| Document segment |
=== Begin Enclosure ===

# Introduction to Bigquery




Extract the following fields:
name, gender, year and number

For states that share a border with Mexico:
CA, AZ, NM or TX


In [None]:
SELECT
 name,
 gender,
 year,
 number
FROM `bigquery-public-data.usa_names.usa_1910_current`
WHERE
 state IN ("CA", "AZ", "NM", "TX")


In [None]:
SELECT
 name,
 gender,
 year,
 number
FROM `bigquery-public-data.usa_names.usa_1910_current`
WHERE
 state = "CA"
 OR state = "AZ"
 OR state = "NM"
 OR state = "TX"


# Practice Aggregations, Grouping and Having

Unique count of names per state.

We need to group by state column ("Group By" fields included in SELECT, but no in the aggregation COUNT,SUM, AVG, etc)

In [None]:
SELECT
 COUNT(distinct name) as total_of_name,
 state
FROM `bigquery-public-data.usa_names.usa_1910_current`
WHERE
 state = "CA"
 OR state = "AZ"
 OR state = "NM"
 OR state = "TX"
GROUP BY state



Lets get all the states that have more than 20000 unique names

use COUNT to see how many unique names,
change the limit to 10000

In [None]:
SELECT
 state
 # add this line below to see how many different names there are per state
 #,count(distinct name) as total_name
FROM `bigquery-public-data.usa_names.usa_1910_current`
GROUP BY state
HAVING COUNT(distinct name) > 20000


Using `bigquery-public-data.usa_names.usa_1910_current`, answer the following:

What are the all time most common names?
*The field number gives the occurrences of a given name*

What are the all time most common female names?


In [None]:
SELECT
 name,
 sum(number) as total_number
FROM `bigquery-public-data.usa_names.usa_1910_current`
GROUP BY name
ORDER BY total_number DESC

In [None]:
# filtering by female names

SELECT
 name,
 sum(number) as total_number
FROM `bigquery-public-data.usa_names.usa_1910_current`
WHERE gender = "F"
GROUP BY name
ORDER BY total_number DESC


Using `bigquery-public-data.usa_names.usa_1910_current`, answer the following:

Are there more female or male names?

*We only need the field name and gender for this query*



In [None]:
SELECT
 gender,
 count(distinct name) as total_name
FROM `bigquery-public-data.usa_names.usa_1910_current`
GROUP BY gender


# Practice with JOINS


Which names are both male and female?

=== End Enclosure ===

| Listed entries |
=== Begin Enclosure ===

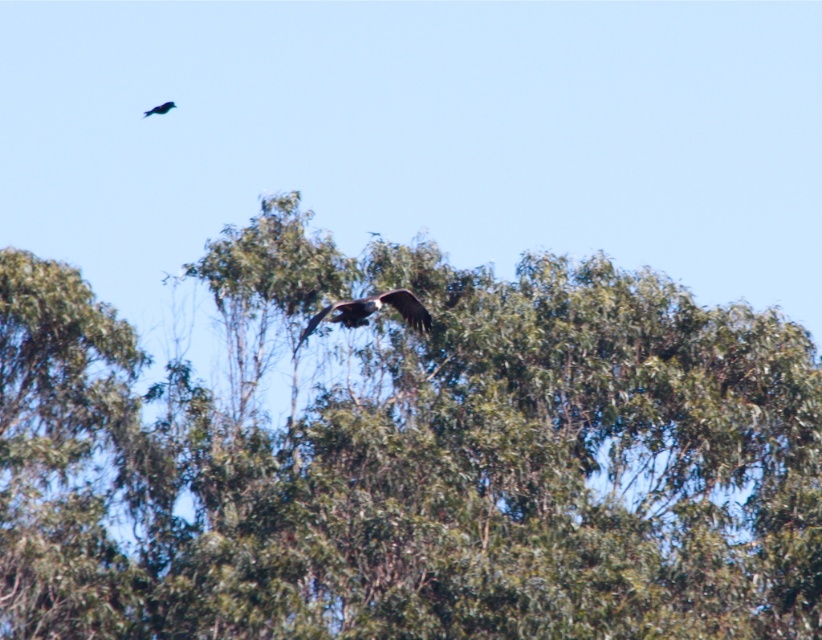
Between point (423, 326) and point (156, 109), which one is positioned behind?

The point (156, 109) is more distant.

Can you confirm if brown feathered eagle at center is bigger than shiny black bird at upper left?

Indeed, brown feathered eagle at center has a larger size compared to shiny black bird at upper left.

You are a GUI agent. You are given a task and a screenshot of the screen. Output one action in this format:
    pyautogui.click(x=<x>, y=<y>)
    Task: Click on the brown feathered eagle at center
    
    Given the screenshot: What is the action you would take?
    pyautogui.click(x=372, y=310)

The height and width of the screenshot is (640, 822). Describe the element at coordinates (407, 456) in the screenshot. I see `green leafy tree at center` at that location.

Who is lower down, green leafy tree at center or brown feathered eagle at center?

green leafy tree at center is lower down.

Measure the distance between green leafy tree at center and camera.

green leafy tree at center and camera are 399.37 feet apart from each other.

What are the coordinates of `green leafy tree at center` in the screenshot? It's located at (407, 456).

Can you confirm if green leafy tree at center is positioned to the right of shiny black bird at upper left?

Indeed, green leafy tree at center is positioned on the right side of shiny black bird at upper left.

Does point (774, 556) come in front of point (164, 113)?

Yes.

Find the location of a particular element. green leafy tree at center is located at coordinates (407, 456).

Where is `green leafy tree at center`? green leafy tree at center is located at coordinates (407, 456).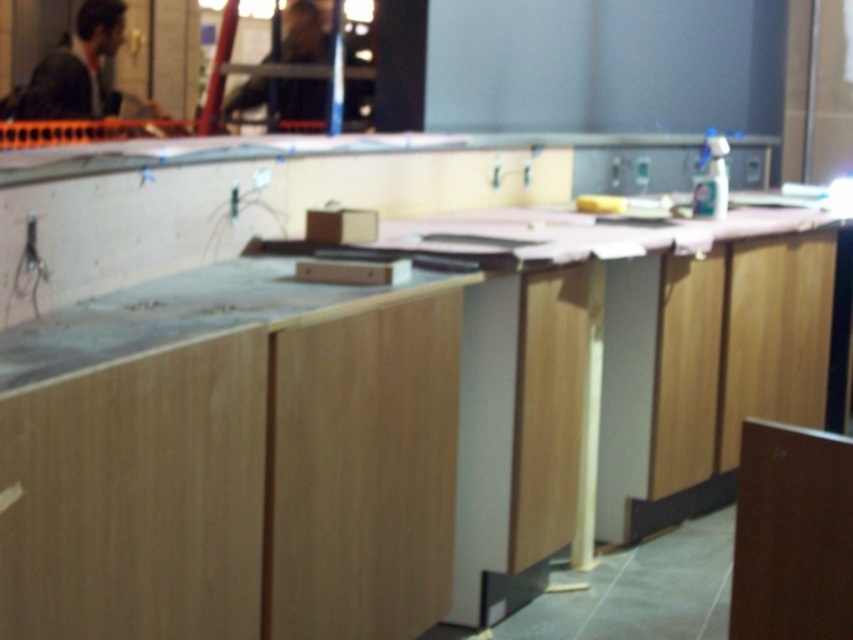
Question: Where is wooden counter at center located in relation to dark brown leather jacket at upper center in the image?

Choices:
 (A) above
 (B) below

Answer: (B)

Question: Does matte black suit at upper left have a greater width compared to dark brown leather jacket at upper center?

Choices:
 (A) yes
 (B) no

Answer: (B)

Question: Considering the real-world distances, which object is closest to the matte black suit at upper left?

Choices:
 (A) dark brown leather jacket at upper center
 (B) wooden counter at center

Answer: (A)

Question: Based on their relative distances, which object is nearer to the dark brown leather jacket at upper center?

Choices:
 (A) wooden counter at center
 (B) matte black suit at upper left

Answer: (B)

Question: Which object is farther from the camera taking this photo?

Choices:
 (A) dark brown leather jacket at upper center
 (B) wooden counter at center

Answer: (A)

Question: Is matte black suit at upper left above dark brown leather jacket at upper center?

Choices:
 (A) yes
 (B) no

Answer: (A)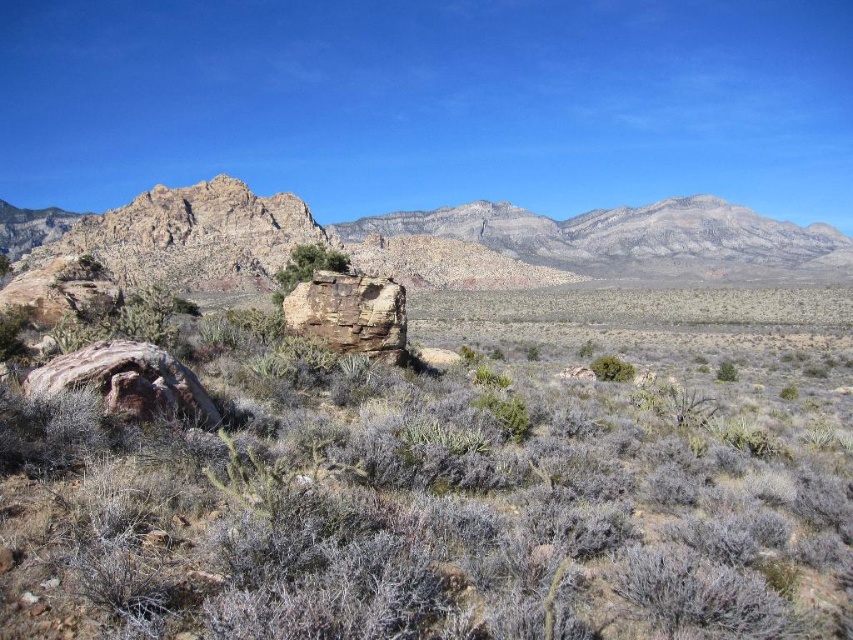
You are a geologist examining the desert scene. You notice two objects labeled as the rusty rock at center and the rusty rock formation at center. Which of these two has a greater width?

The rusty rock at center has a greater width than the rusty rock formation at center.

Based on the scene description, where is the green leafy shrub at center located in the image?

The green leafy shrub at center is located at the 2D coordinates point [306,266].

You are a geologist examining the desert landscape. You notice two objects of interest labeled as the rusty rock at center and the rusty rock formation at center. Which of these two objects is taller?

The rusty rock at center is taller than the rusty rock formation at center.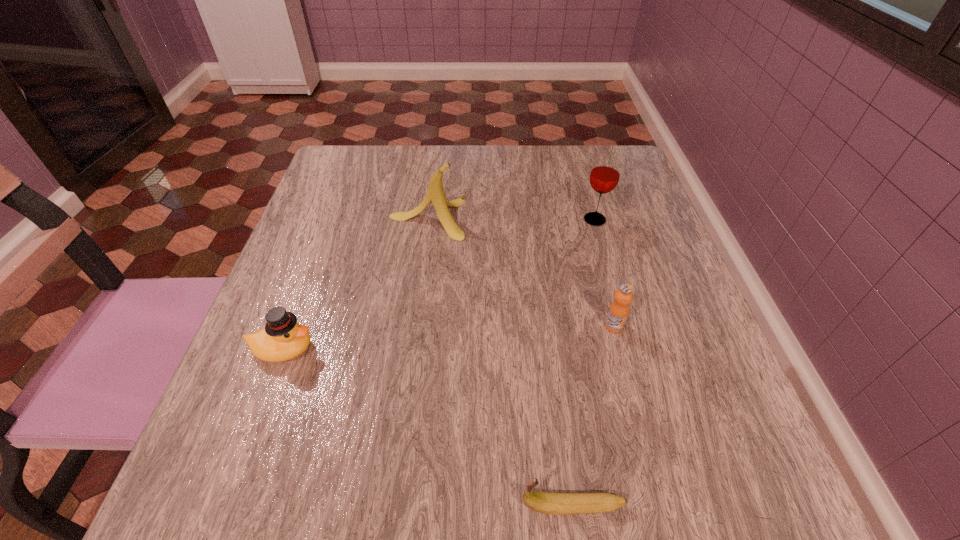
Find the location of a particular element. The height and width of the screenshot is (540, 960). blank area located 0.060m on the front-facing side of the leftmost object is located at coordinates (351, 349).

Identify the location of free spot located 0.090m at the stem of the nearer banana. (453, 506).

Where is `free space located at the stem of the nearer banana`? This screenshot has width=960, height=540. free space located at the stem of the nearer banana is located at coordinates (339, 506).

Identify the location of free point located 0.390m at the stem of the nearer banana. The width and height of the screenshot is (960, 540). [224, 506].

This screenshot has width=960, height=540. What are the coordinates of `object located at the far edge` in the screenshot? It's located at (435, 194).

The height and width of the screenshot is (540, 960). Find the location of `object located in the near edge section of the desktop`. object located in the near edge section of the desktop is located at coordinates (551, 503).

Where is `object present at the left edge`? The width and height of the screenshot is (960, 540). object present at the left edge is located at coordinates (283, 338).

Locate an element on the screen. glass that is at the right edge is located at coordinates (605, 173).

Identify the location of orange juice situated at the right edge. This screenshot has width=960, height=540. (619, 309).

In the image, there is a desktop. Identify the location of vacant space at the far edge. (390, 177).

=== End Enclosure ===
=== Begin Enclosure ===

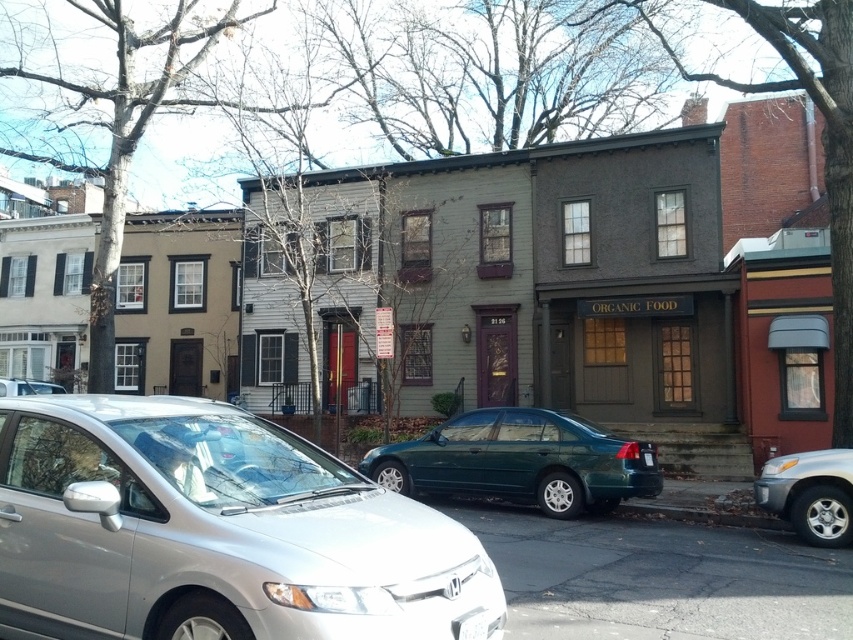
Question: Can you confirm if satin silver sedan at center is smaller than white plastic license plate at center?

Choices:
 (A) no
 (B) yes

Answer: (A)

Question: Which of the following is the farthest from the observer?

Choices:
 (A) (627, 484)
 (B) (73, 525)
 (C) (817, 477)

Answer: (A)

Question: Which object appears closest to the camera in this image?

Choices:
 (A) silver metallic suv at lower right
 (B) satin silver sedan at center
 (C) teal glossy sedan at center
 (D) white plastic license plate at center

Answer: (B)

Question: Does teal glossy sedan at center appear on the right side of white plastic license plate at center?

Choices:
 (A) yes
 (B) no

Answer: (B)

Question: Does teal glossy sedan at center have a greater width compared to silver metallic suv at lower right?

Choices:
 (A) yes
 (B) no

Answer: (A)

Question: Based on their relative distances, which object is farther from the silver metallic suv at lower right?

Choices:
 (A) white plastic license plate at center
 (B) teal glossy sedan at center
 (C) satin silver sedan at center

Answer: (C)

=== End Enclosure ===

| Work to be completed |
Reproduce everything in the BigQuery notes from "# Practice Aggregations, Grouping" down to "COUNT,SUM, AVG, etc)", replacing "state column" with "state field".

| Task answer |
# Practice Aggregations, Grouping and Having

Unique count of names per state.

We need to group by state field ("Group By" fields included in SELECT, but no in the aggregation COUNT,SUM, AVG, etc)